Berkaitan dengan ini, arsitektur pintu masuk utama Katedral ini, dengan titik berat pada corak Marianya, merangkum dengan baik apa yang telah kita katakan tadi. Di pusat lengkungan yang menunjuk ke atas terdapat pilar yang di atasnya ada patung Perawan Maria. Hal ini menunjukkan kepada kita bahwa Bunda Allah, di atas segala-galanya adalah teladan iman, tetapi dia juga secara simbolis menopang seluruh bangunan Gereja melalui “Ya” nya yang sahaja terhadap rencana Allah (bdk. Luk 1:38). Tubuhnya yang rapuh, yang diletakkan di atas pilar, di atas batu wadas yang adalah Kristus, seolah memikul beban seluruh bangunan bersama-Nya, seolah-olah mau mengatakan pada akhirnya, bahwa karya manusia dan kecerdasan manusia tidak dapat mendukung dirinya sendiri. Oleh karena itu, Maria tampil sebagai citra persaudaraan, sebagai sikap yang menyambut, di tengah pintu masuk utama, kepada mereka semua yang ingin masuk. Akhirnya, Bunda Maria juga merupakan sebuah ikon bela rasa, yang mengawasi dan melindungi umat Allah yang, dalam suka dan duka mereka, bekerja dan berharap, yang berkumpul di rumah Bapa.
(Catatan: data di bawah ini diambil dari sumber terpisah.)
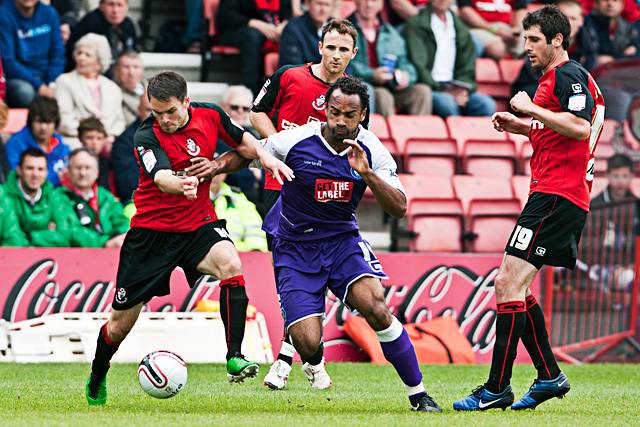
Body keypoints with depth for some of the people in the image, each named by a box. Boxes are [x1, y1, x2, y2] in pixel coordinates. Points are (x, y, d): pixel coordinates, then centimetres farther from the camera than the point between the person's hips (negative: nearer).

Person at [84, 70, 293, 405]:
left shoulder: (210, 115, -5)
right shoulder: (146, 136, -18)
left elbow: (243, 142, 15)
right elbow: (161, 177, -36)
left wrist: (264, 156, -6)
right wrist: (182, 185, -58)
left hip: (199, 224, 2)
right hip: (151, 230, -2)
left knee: (230, 265, -32)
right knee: (121, 323, 5)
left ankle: (235, 357, -29)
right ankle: (96, 380, 34)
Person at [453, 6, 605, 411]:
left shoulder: (569, 75, -10)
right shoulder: (557, 77, 22)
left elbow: (580, 127, -23)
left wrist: (532, 109, -17)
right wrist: (520, 126, 18)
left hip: (556, 194, -11)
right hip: (554, 194, 11)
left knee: (510, 285, -13)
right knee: (512, 287, 13)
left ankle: (498, 387, -13)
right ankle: (549, 375, 16)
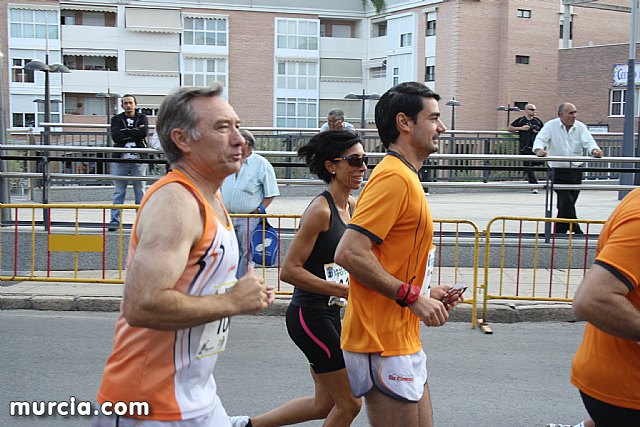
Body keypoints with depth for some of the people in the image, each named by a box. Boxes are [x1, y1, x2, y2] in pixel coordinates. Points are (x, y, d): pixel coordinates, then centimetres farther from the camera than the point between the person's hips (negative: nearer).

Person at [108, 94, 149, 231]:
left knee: (140, 191, 2)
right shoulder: (116, 119, 9)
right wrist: (135, 134, -8)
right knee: (118, 192, 1)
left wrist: (125, 132, -7)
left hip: (138, 159, 0)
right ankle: (115, 220, 3)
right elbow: (115, 136, -9)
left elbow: (144, 132, -11)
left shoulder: (142, 118, 10)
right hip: (120, 159, 0)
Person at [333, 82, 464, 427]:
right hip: (384, 343, -10)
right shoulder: (394, 177, -16)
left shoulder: (405, 177, 16)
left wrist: (424, 292, 10)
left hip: (403, 341, 10)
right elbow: (349, 253, -25)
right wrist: (413, 297, -19)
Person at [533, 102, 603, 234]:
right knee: (566, 202, -15)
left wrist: (594, 150, -28)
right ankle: (577, 232, -9)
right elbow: (540, 138, -13)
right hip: (558, 170, -3)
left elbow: (588, 141, -5)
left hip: (575, 171, 4)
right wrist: (539, 149, -36)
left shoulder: (580, 127, 7)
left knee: (567, 204, 10)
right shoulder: (551, 126, -1)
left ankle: (559, 232, 23)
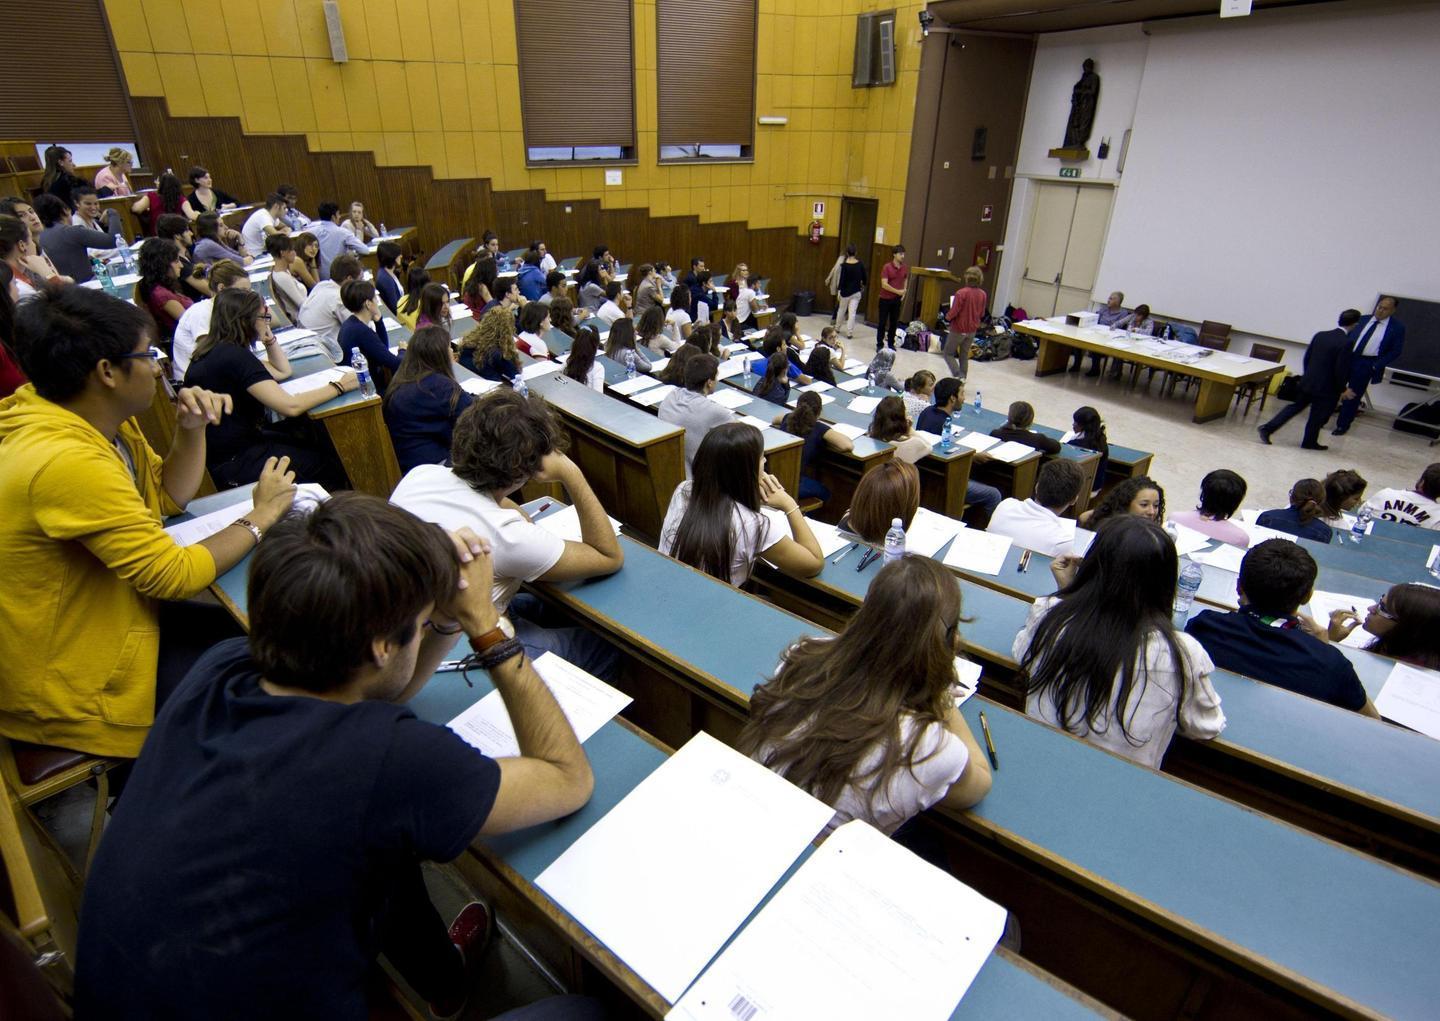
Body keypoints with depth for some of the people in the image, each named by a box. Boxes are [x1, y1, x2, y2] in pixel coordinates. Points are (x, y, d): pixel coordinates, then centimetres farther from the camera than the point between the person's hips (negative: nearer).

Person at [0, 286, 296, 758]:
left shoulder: (98, 420, -2)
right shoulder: (66, 461, -31)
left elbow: (168, 496, 10)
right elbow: (175, 575, -28)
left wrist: (192, 429, -6)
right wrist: (260, 515, -16)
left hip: (109, 618, 9)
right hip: (76, 684, -9)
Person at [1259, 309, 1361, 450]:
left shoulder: (1320, 335, 1)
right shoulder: (1346, 343, -18)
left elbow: (1307, 357, 8)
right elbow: (1341, 369, -19)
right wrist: (1342, 389, -5)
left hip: (1307, 381, 6)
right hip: (1327, 388, -6)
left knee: (1296, 406, 18)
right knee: (1319, 416, 11)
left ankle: (1268, 428, 10)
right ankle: (1309, 442, 26)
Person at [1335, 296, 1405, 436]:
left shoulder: (1397, 327, 0)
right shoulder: (1363, 320, 9)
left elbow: (1396, 351, -2)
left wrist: (1377, 366, -11)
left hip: (1366, 365, -3)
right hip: (1347, 359, 3)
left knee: (1353, 396, 2)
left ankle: (1342, 426, 14)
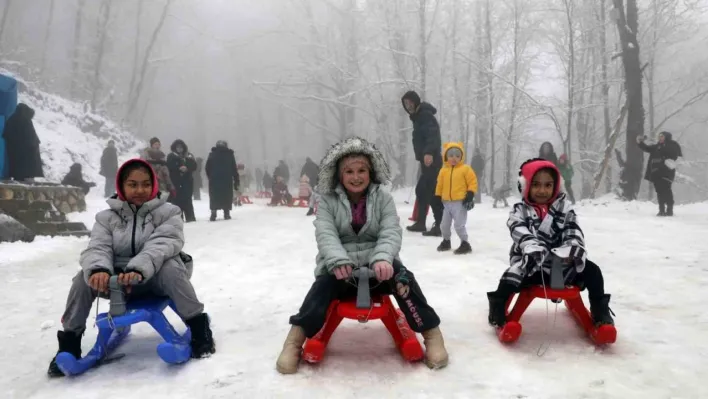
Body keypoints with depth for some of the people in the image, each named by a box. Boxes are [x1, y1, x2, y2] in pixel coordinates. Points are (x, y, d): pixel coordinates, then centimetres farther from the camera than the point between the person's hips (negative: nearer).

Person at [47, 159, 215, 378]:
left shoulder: (167, 212, -6)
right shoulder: (107, 217, 4)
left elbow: (161, 245, -23)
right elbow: (97, 248, -11)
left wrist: (139, 269, -43)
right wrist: (98, 269, -37)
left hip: (155, 277, -3)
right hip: (118, 280, 3)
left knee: (170, 268, -35)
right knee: (85, 278, -22)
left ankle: (198, 326, -20)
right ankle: (69, 341, -5)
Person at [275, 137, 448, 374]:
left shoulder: (383, 199, 4)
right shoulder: (328, 200, 3)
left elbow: (391, 232, -9)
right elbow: (325, 234, -11)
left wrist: (383, 258, -32)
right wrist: (338, 261, -32)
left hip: (376, 265, 1)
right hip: (340, 268, 0)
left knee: (402, 278, -28)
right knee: (323, 285, -31)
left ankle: (432, 333, -17)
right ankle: (295, 341, -25)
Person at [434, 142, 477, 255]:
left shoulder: (465, 169, -5)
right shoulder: (443, 170, 7)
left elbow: (473, 182, -6)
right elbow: (440, 185, 13)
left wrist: (470, 194, -15)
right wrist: (438, 198, 9)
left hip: (460, 202, -5)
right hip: (447, 202, 5)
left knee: (459, 225, -11)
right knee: (444, 225, 14)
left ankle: (465, 244, 4)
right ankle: (446, 241, 35)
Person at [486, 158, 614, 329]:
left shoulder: (564, 208, 6)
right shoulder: (519, 211, -1)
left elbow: (573, 232, -7)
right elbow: (520, 232, -21)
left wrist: (574, 248, -31)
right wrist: (531, 247, -43)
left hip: (561, 264, 2)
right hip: (530, 265, -2)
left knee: (592, 271, -14)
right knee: (509, 280, -27)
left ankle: (601, 313, 4)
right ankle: (498, 311, -1)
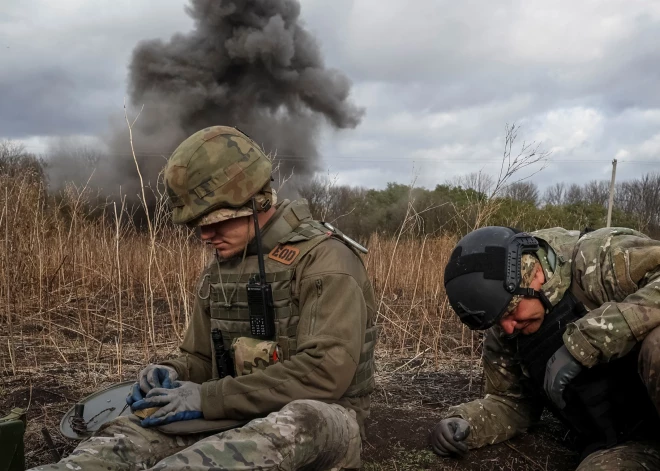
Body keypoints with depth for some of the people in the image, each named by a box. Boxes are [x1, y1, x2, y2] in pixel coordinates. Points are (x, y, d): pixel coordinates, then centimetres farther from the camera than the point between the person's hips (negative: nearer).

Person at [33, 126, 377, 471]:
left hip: (321, 423, -6)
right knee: (133, 433, -19)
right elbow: (202, 358, 19)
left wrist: (209, 399, -24)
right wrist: (174, 374, -6)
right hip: (242, 419, 6)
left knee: (302, 421, -42)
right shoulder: (220, 269, 9)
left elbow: (327, 372, -25)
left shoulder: (324, 259, -15)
Saudara-saudari yang terkasih, saya ingin menutup refleksi ini dengan mengulangi apa yang Santo Yohanes Paulus II katakan ketika memberikan sambutan kepada para Uskup, klerus, dan biarawan-biarawati selama Kunjungannya di sini beberapa puluh tahun yang lalu. Mengutip ayat berikut ini dari Kitab Mazmur, “Laetentur insulae multae – yang berarti Biarlah banyak pulau bersukacita! (Mzm 97:1), beliau mengundang para pendengarnya untuk melaksanakannya dengan “menjadi saksi sukacita Kebangkitan dan melalui pemberian diri demikian sehingga bahkan pulau-pulau yang paling jauh pun dapat ‘bersukacita’ karena mendengar Injil, yang mana Anda semua adalah para pewarta, guru, dan saksi yang otentik” (Pertemuan dengan Para Uskup, Klerus, dan Kaum Hidup Bakti Indonesia, Jakarta, 10 Oktober 1989).
Saya juga memperbarui ajakan ini, dan saya mendorong Anda untuk meneruskan misi Anda dengan menjadi kuat dalam iman, terbuka kepada semua dalam persaudaraan, dan dekat dengan satu sama lain dalam bela rasa. Saya memberkati Anda dan berterima kasih kepada Anda semua atas semua hal baik yang Anda lakukan setiap harinya! Saya akan mendoakan Anda, dan meminta Anda, tolong, doakan saya. Terima kasih.